On October 8, 2020 — fifty-eight days after MicroStrategy’s initial bitcoin purchase had established the corporate-treasury template — Square, Inc., the payments company founded by Jack Dorsey in 2009, announced that it had purchased 4,709 bitcoin for approximately $50 million. The disclosure was made through a press release, an SEC Form 8-K, and a six-page accompanying white paper titled Bitcoin Investment Whitepaper that documented Square’s reasoning, custody arrangements, and execution methodology. The dollar amount was modest by Square’s standards — approximately one percent of the company’s total assets — but the strategic significance was substantially larger than the figure suggested. Square was not a niche software company. It was a publicly traded payments processor with millions of merchant customers, a consumer payments product called Cash App that had introduced bitcoin trading to retail users in 2018, and a chief executive officer whose other public company, Twitter, made him among the most-watched executives in technology.
The framing was different from MicroStrategy’s. Where Saylor had argued for bitcoin as a long-term treasury reserve against fiat debasement, Square’s published reasoning emphasized the company’s identification with bitcoin as a consistent and active strategic interest — language that positioned the purchase less as a defensive treasury maneuver and more as an institutional vote of confidence in an asset central to Square’s product strategy. Cash App had, by 2020, become one of the largest consumer onramps to bitcoin in the United States. The company’s purchase of bitcoin onto its own balance sheet was, in this framing, a coherent extension of a business model that already depended on the asset’s continued relevance.
The market response was characteristically sharp. Bitcoin’s price rose approximately twelve percent in the week following the announcement and would continue rising through the remainder of 2020, reaching its previous all-time high in mid-December and breaking decisively above it shortly thereafter. Whether Square’s purchase had caused the price action or merely coincided with it was a question that, in bitcoin’s reflexive trading environment, did not admit of clean separation. The corporate-bitcoin-buy as a recognized market event had, after October 2020, become an established phenomenon. Each subsequent corporate disclosure — Tesla in February 2021 most prominently — would be received against the template that MicroStrategy had created and Square had reinforced.

========================

Copy the stretch of the passage on Square's bitcoin purchase from "The framing was" through "asset’s continued relevance.", changing "framing" to "argument".

========================

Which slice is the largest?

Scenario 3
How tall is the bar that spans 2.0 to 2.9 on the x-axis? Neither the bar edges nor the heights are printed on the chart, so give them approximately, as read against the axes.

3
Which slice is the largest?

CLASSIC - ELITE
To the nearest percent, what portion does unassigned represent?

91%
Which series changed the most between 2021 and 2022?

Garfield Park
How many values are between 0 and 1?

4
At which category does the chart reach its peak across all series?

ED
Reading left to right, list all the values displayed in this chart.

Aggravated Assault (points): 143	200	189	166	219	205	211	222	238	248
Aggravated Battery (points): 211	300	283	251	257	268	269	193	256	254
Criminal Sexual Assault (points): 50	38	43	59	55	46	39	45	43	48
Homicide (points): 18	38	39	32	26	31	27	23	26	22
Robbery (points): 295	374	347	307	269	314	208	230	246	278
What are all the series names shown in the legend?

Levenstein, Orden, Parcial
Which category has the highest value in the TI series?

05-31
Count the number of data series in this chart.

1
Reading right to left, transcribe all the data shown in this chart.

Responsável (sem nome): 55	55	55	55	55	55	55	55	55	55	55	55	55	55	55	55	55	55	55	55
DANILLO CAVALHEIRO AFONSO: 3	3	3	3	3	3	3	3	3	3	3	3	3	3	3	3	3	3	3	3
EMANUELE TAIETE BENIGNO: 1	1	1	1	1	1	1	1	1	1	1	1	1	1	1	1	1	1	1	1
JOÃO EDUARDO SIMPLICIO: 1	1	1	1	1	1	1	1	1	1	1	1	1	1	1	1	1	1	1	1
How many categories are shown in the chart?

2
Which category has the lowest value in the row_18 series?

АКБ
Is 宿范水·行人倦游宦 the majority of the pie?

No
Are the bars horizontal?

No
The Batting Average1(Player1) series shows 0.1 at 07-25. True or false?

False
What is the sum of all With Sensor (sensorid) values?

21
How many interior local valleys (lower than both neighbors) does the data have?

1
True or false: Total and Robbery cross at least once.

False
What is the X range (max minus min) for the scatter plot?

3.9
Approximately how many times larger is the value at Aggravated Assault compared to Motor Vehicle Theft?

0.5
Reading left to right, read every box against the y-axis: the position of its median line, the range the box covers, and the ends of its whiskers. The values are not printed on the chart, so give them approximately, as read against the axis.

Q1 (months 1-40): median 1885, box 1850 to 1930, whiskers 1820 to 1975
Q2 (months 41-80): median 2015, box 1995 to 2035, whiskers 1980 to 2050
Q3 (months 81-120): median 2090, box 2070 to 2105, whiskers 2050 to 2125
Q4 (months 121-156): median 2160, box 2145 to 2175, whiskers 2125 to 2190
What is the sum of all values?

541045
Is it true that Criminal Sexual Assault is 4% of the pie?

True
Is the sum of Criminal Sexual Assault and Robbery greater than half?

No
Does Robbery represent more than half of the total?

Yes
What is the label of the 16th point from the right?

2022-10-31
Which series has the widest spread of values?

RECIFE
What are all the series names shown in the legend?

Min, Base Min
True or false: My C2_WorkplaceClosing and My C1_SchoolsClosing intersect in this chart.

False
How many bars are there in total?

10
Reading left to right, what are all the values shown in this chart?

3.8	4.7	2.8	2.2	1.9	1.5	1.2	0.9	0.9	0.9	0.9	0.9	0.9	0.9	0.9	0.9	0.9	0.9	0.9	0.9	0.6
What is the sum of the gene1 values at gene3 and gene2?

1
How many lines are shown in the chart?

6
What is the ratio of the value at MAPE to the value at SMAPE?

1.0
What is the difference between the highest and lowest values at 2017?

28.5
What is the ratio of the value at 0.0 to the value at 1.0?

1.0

========================

## RESPONSE TO THE TASK
The argument was different from MicroStrategy’s. Where Saylor had argued for bitcoin as a long-term treasury reserve against fiat debasement, Square’s published reasoning emphasized the company’s identification with bitcoin as a consistent and active strategic interest — language that positioned the purchase less as a defensive treasury maneuver and more as an institutional vote of confidence in an asset central to Square’s product strategy. Cash App had, by 2020, become one of the largest consumer onramps to bitcoin in the United States. The company’s purchase of bitcoin onto its own balance sheet was, in this argument, a coherent extension of a business model that already depended on the asset’s continued relevance.